If India commits itself to Mike Pompeo’s proposal of an alliance, it risks losing the advantage that she appears to have gained through the subtle shift in allegiance towards it from countries like Australia. While one may point towards the aforementioned Indo-French naval exercises in the Indian Ocean in March 2020 to indicate India’s willingness to position herself as Beijing’s antithesis in the IOR, one may also argue that they were simply a face-saving gesture following the multilateral Milan 2020 naval exercises’ postponement (the exercise was to be held in March 2020 in the Bay of Bengal). It is in this context that geostrategy’s importance in India’s fight against China’s new “Health Silk Road” initiative is underlined. Conducting fly-bys of Indian Air Force jets over Burmese-administered Grande Cocos Island, where China has a SIGINT facility targeting India, or possible maritime exercises – unilateral or otherwise – in the South China Sea would serve as India’s diplomatic force multiplier, especially now, thus, facilitating her exploitation of the predicted post-Covid hostility of countries towards China.

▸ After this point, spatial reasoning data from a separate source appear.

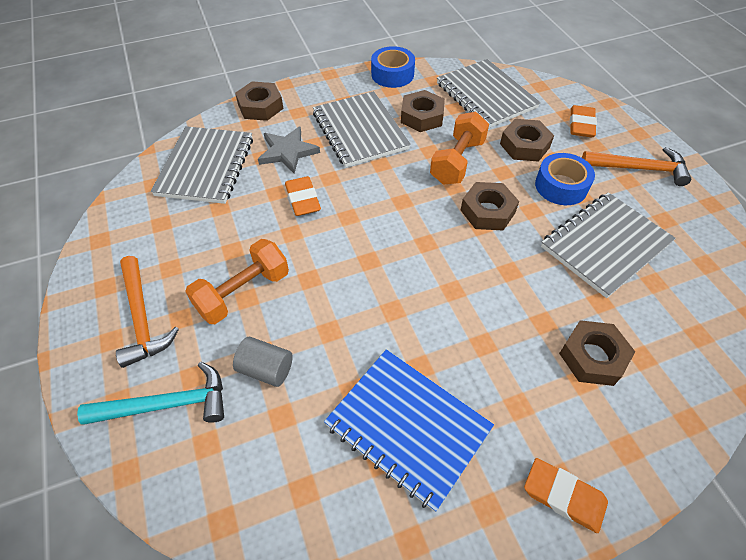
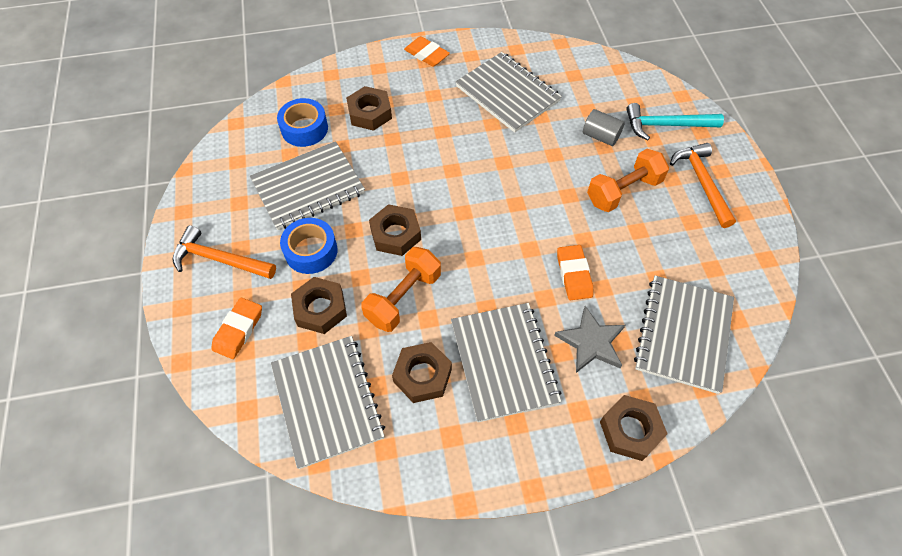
camera: 170 degrees left, 5 degrees up
(392, 74) = (441, 471): blue tape -> blue tape (304, 129)
(408, 427) = (507, 94): blue notebook -> grey notebook

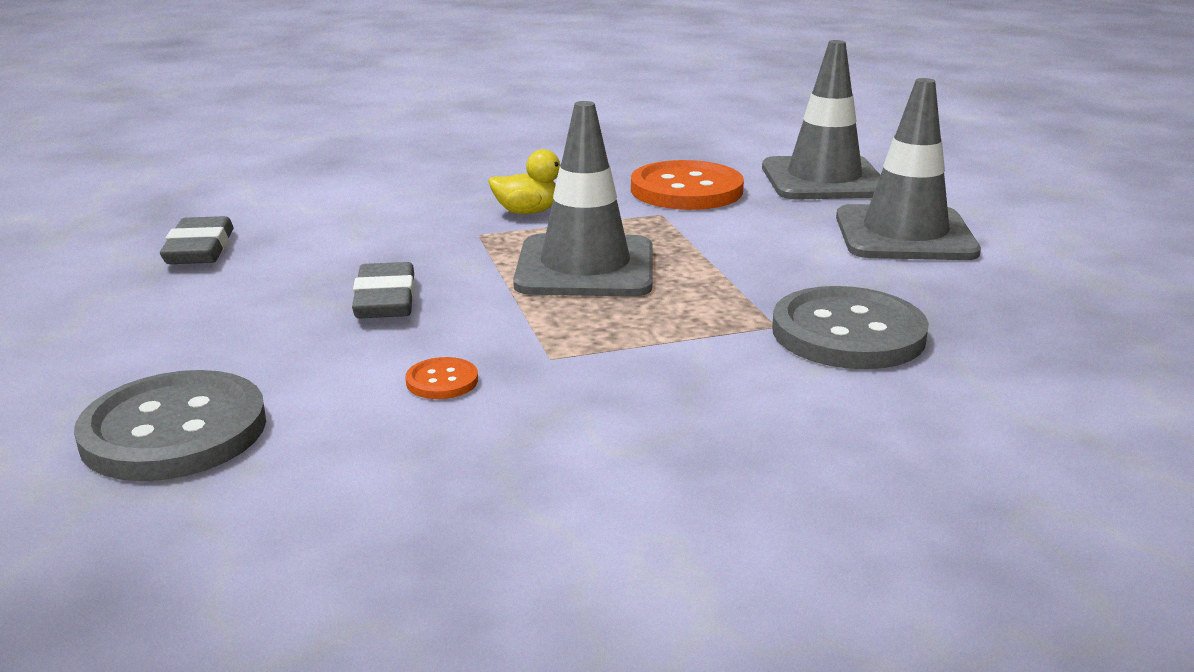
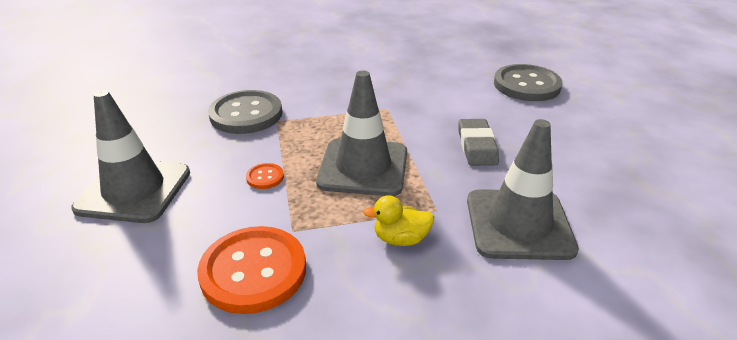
camera: 175 degrees left, 10 degrees up
(199, 249) = (629, 200): grey eraser -> none
(442, 381) = (433, 99): orange button -> orange button (265, 177)
(823, 180) = (111, 285): grey traffic cone -> grey traffic cone (518, 224)

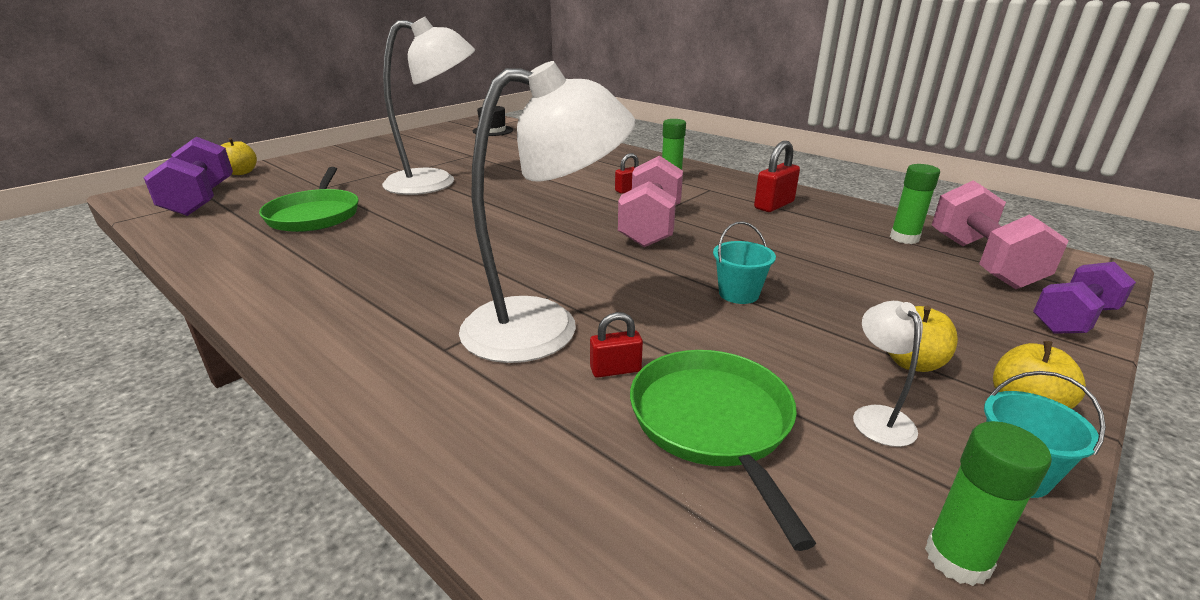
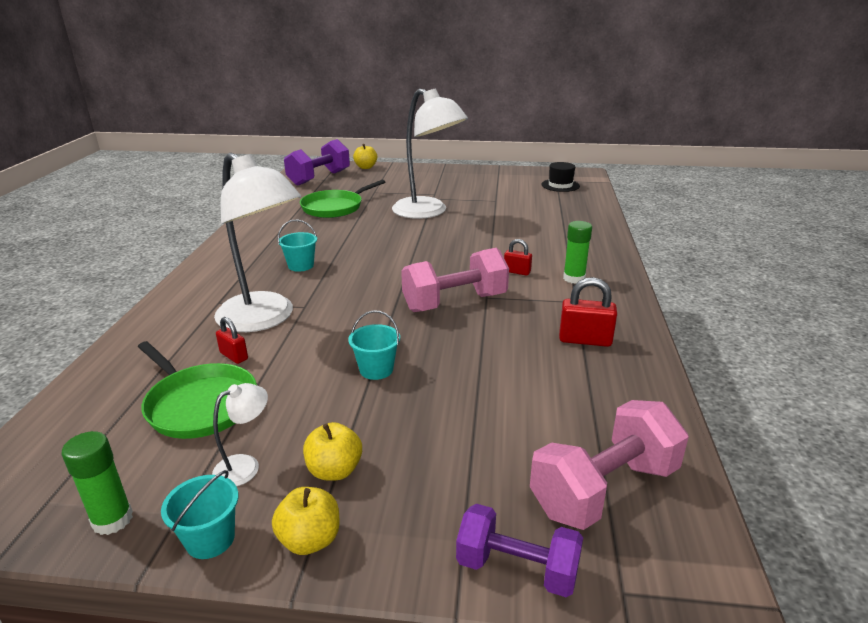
camera: 55 degrees right, 0 degrees up
(437, 272) = (301, 266): none -> turquoise bucket
(713, 423) = (199, 404): green pan -> green pan turned 90 degrees clockwise
(904, 238) = (604, 428): green glue stick -> none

As the pandemic subsides, there will clearly be a backlash against China’s global influence. Despite India’s currently weaker position vis-a-vis China, it is currently in a strong position to exploit Covid-fuelled hostility to rise as a power capable of pushing back China’s geopolitical influence, or at least using this window of opportunity to cultivate that image. The effects of the Coronavirus are indeed tragic. Yet it is imperative that South Block’s policymakers seize the opportunity it provides to grow as a global power while combating the rise of India’s rival, China.

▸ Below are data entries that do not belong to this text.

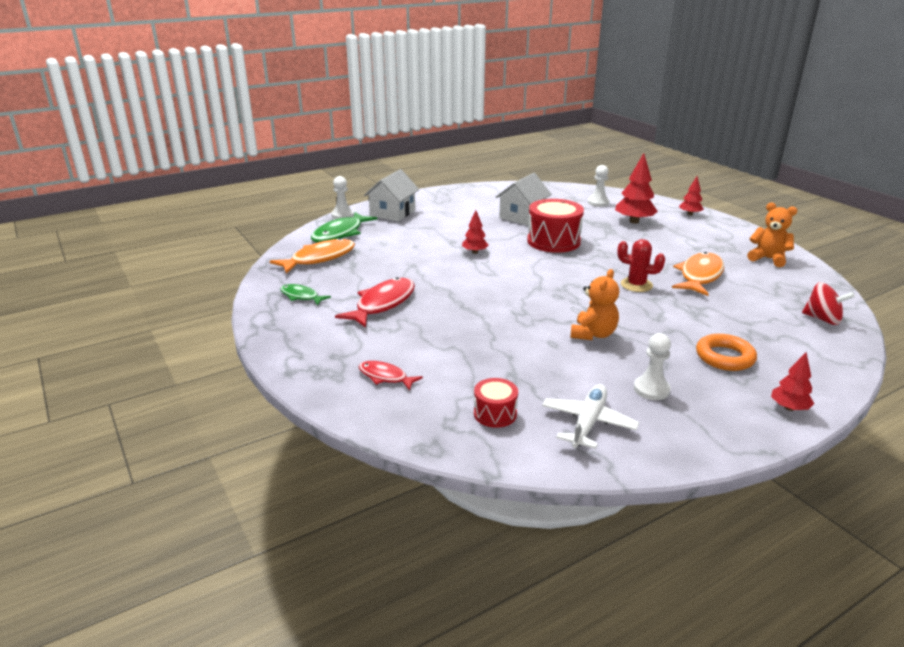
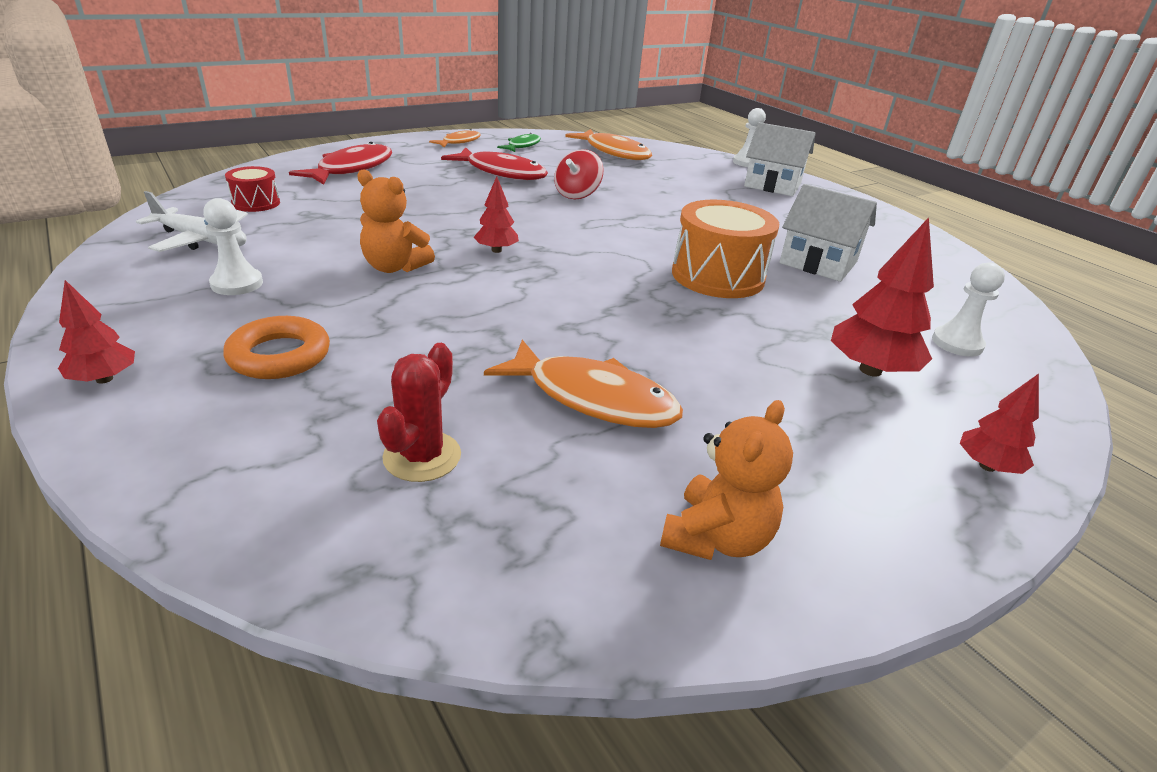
camera: 85 degrees right, 5 degrees up
(288, 327) = (459, 142): none -> orange fish
(340, 234) = (687, 161): green fish -> none
(385, 377) = (351, 169): red fish -> red fish, size x1.75
(475, 252) = (654, 220): red tree -> red tree (496, 250)
(553, 241) = (717, 276): red drum -> orange drum
(636, 285) = (550, 322): red cactus -> red cactus (422, 456)
(822, 319) = (363, 527): red spinning top -> red spinning top (577, 194)

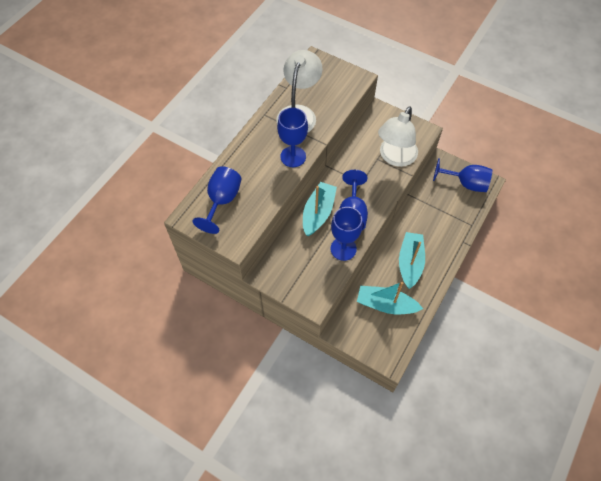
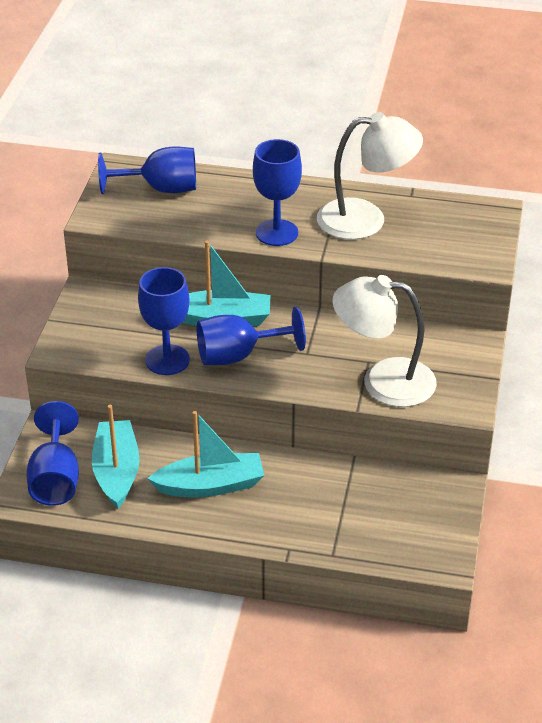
camera: 70 degrees right, 20 degrees down
(466, 183) = (424, 530): blue goblet -> blue goblet (55, 479)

The coronavirus must not diminish but intensify India’s will to grow stronger, as hostilities against China strengthen its ability to fight for dominance against a similarly ancient, Asian civilisation in our unpredictable times. Following the end of World War 2, the US had established its economic supremacy and geopolitical dominance by establishing the US dollar as the global currency. Today, we see the increasing possibility of a post-Covid China challenging that hegemony. It is, therefore, high time that India uses its various geopolitical levers to seize the opportunity provided by the coronavirus pandemic to position itself as a third power in today’s multipolar world order.